It is nightfall at the end of January. Bitter cold has descended on the snow-covered fields somewhere in southern Quebec. It’s the kind of cold that seeps right through your clothes and clutches at your breath. Along the dark shadows of the treeline, figures are walking. It is a family. Not dressed for the weather, they walk slower and slower, but even from a distance you can see the determination in their posture. The smallest child is being carried, and her father rubs her hands to prevent frostbite. They have just crossed the US-Canada border illegally –they have no choice but to go on until they reach help.

This family has travelled thousands of miles to find safety. They left their homes and their loved ones far away to escape persecution. After arriving in the US as refugees, they listened to the news in horror as President Trump was elected and their refugee status threatened.
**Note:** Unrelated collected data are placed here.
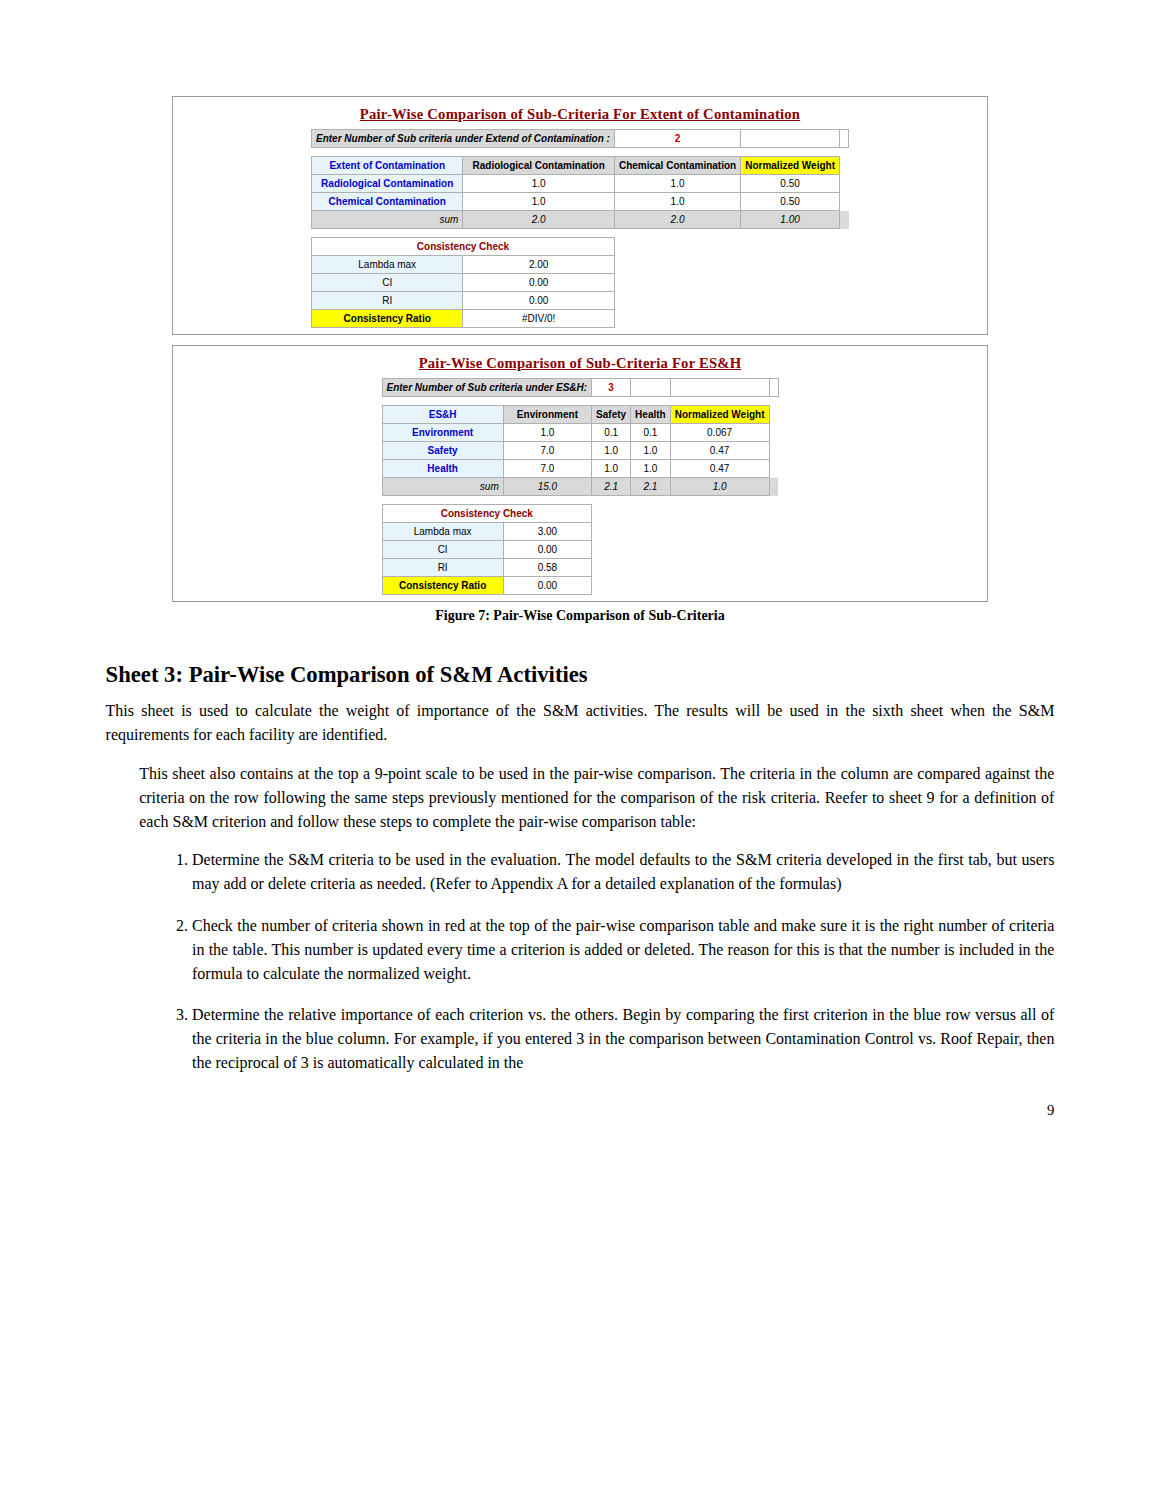Pair-Wise Comparison of Sub-Criteria For Extent of Contamination
| Enter Number of Sub criteria under Extend of Contamination : | 2 | | |
| Extent of Contamination | Radiological Contamination | Chemical Contamination | Normalized Weight | |
| Radiological Contamination | 1.0 | 1.0 | 0.50 | |
| Chemical Contamination | 1.0 | 1.0 | 0.50 | |
| sum | 2.0 | 2.0 | 1.00 | |
| Consistency Check | | | |
| Lambda max | 2.00 | | | |
| CI | 0.00 | | | |
| RI | 0.00 | | | |
| Consistency Ratio | #DIV/0! | | | |
Pair-Wise Comparison of Sub-Criteria For ES&H
| Enter Number of Sub criteria under ES&H: | 3 | | | |
| ES&H | Environment | Safety | Health | Normalized Weight | |
| Environment | 1.0 | 0.1 | 0.1 | 0.067 | |
| Safety | 7.0 | 1.0 | 1.0 | 0.47 | |
| Health | 7.0 | 1.0 | 1.0 | 0.47 | |
| sum | 15.0 | 2.1 | 2.1 | 1.0 | |
| Consistency Check | | | | |
| Lambda max | 3.00 | | | | |
| CI | 0.00 | | | | |
| RI | 0.58 | | | | |
| Consistency Ratio | 0.00 | | | | |
Figure 7: Pair-Wise Comparison of Sub-Criteria
Sheet 3: Pair-Wise Comparison of S&M Activities
This sheet is used to calculate the weight of importance of the S&M activities. The results will be used in the sixth sheet when the S&M requirements for each facility are identified.
This sheet also contains at the top a 9-point scale to be used in the pair-wise comparison. The criteria in the column are compared against the criteria on the row following the same steps previously mentioned for the comparison of the risk criteria. Reefer to sheet 9 for a definition of each S&M criterion and follow these steps to complete the pair-wise comparison table:
Determine the S&M criteria to be used in the evaluation. The model defaults to the S&M criteria developed in the first tab, but users may add or delete criteria as needed. (Refer to Appendix A for a detailed explanation of the formulas)
Check the number of criteria shown in red at the top of the pair-wise comparison table and make sure it is the right number of criteria in the table. This number is updated every time a criterion is added or deleted. The reason for this is that the number is included in the formula to calculate the normalized weight.
Determine the relative importance of each criterion vs. the others. Begin by comparing the first criterion in the blue row versus all of the criteria in the blue column. For example, if you entered 3 in the comparison between Contamination Control vs. Roof Repair, then the reciprocal of 3 is automatically calculated in the
9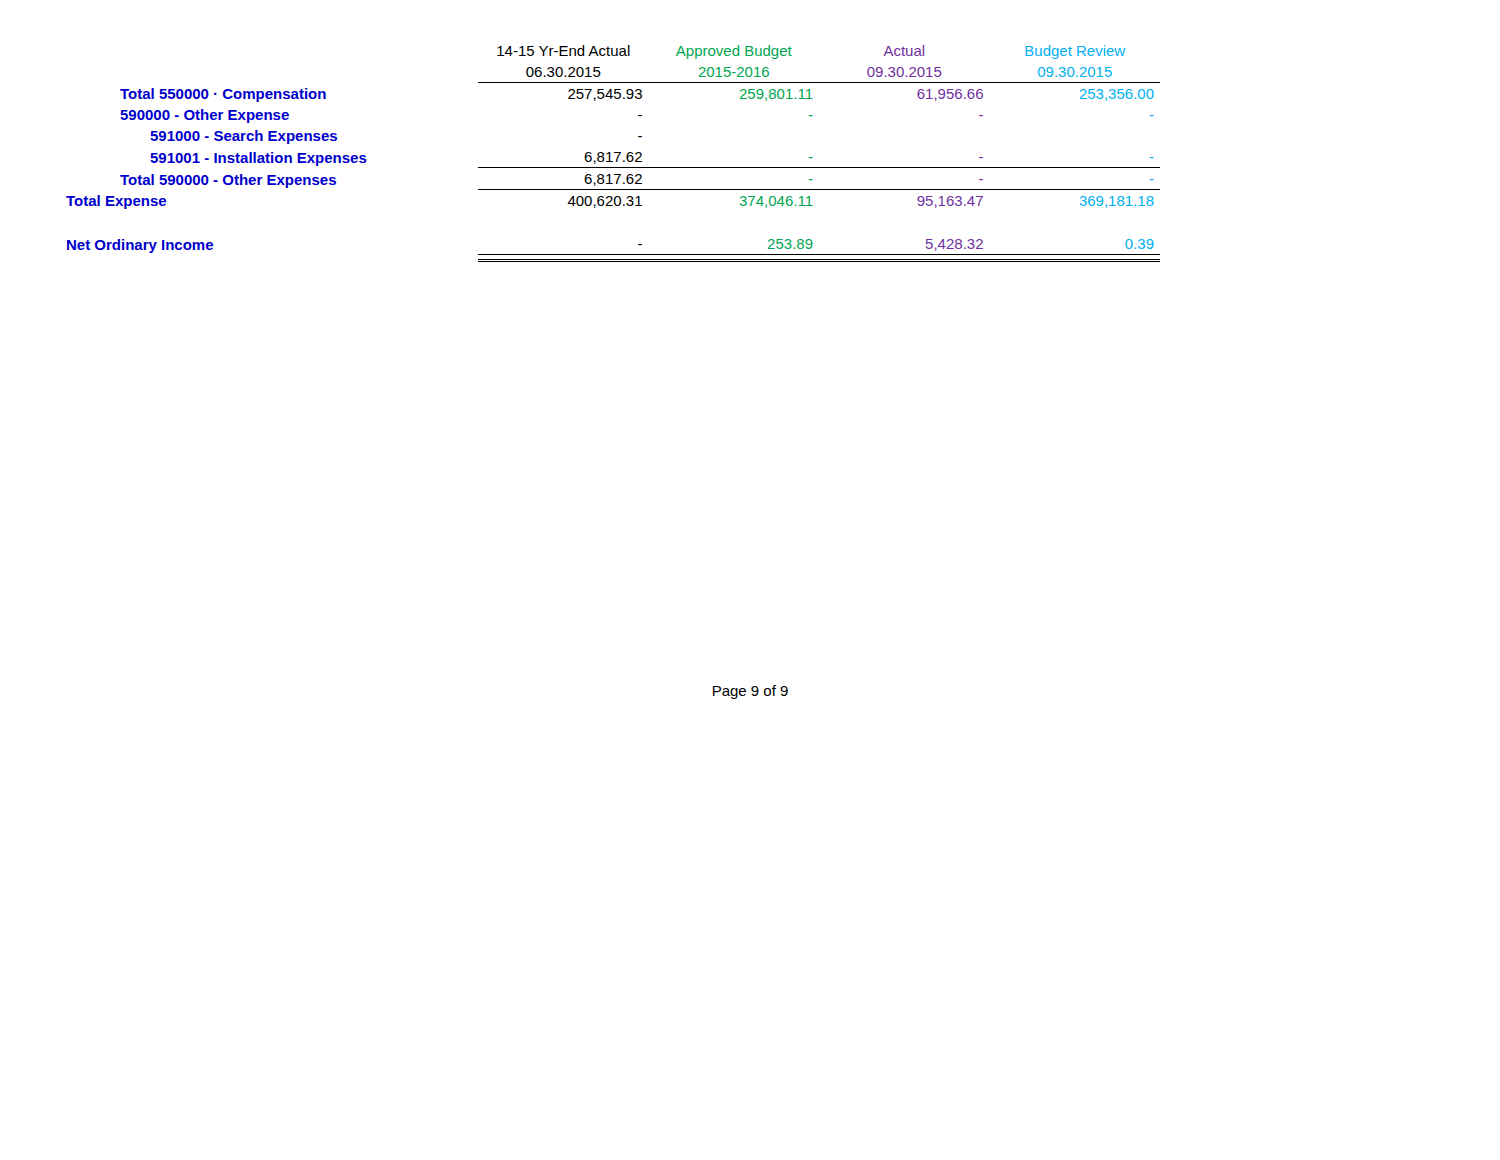| | 14-15 Yr-End Actual | Approved Budget | Actual | Budget Review |
| | 06.30.2015 | 2015-2016 | 09.30.2015 | 09.30.2015 |
| Total 550000 · Compensation | 257,545.93 | 259,801.11 | 61,956.66 | 253,356.00 |
| 590000 - Other Expense | - | - | - | - |
| 591000 - Search Expenses | - | | | |
| 591001 - Installation Expenses | 6,817.62 | - | - | - |
| Total 590000 - Other Expenses | 6,817.62 | - | - | - |
| Total Expense | 400,620.31 | 374,046.11 | 95,163.47 | 369,181.18 |
| Net Ordinary Income | - | 253.89 | 5,428.32 | 0.39 |
Page 9 of 9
They are now fleeing danger again, and have decided to cross the border into Canada. Canada accepts everyone. They will be safe. Here, their children can play on the street. They can get jobs. They can go to school. It has to be true: Justin Trudeau said it on his twitter. He said, “To those fleeing persecution, terror & war, Canadians will welcome you, regardless of your faith. Diversity is our strength #WelcomeToCanada.”  It was the hashtag that had given them hope. Canada would welcome them. Finally.

As they trudge through the cold, struggling against the wind, a quiet room in Ottawa fills with representatives from the Canadian parliament. The heated room and soft lighting makes it hard to stay awake, but these people have the fate of hundreds of families like this one in their hands tonight. They are gathering for an emergency debate on immigration, where the Safe Third Country agreement may be struck down.

Under the Safe Third Country Agreement, refugee claimants are required to request refugee protection in the first safe country they arrive in. The Agreement helps both governments better manage access to the refugee system in each country for people crossing the Canada–U.S. land border. The two countries signed the Agreement on December 5, 2002. It came into effect on December 29, 2004.

Shortly after inauguration however, U.S. President Donald Trump signed Executive Order 13769, which suspended the United States Refugee Admissions Program and banned travel from seven African and Middle Eastern countries. In response to Executive Order 13769, immigrant and civil rights advocacy groups in Canada called for the federal government to suspend the Safe Third Country Agreement.

On January 30, 2017, Jenny Kwan (New Democratic Party critic for Immigration, Refugees and Citizenship) proposed an emergency debate on "President Trump's ban on immigration and travel from seven countries in the Middle East and North Africa".

The New Democratic Party called on the government to immediately suspend the Safe Third Country Agreement. The Official Opposition Conservative Party of Canada and the Green voiced support for suspending the agreement. Despite this, Canada's Minister of Immigration, Refugees and Citizenship, claimed that the conditions of the Safe Third Country Agreement continued to be met, and refused to suspend the agreement.

As of February 2017, increasing numbers of refugees have been crossing the Canadian border at locations other than official border checkpoints. This is in order to avoid the effects of the agreement, which requires refugees presenting at a border crossing to be turned back to the United States. In some cases, these refugees have received amputations due to frostbite and concerns have been raised that some refugees may freeze to death on their way across the border.

Since the beginning of January 2017 and up until the end of March 2018, the RCMP have intercepted 25,645 people crossing the border into Canada illegally. Public Safety Canada estimates another 2,500 came across in April 2018 for a total at just over 28,000.

These thousands of people have no legal status in Canada. They cannot work until they meet with Immigration Canada to ensure they are eligible for refugee status. But with the agreement still in place, many are afraid to do that –the possibility of being sent back to the US looms threatening before them. Many live in temporary housing. Some in tents.

Is #WelcomeToCanada just a meaningless tweet, forgotten as easily as the struggles of the children walking through the snow? Does Canada really welcome those fleeing persecution? We can do better. We can put actions behind our words. The fate of so many families and individuals depend on it.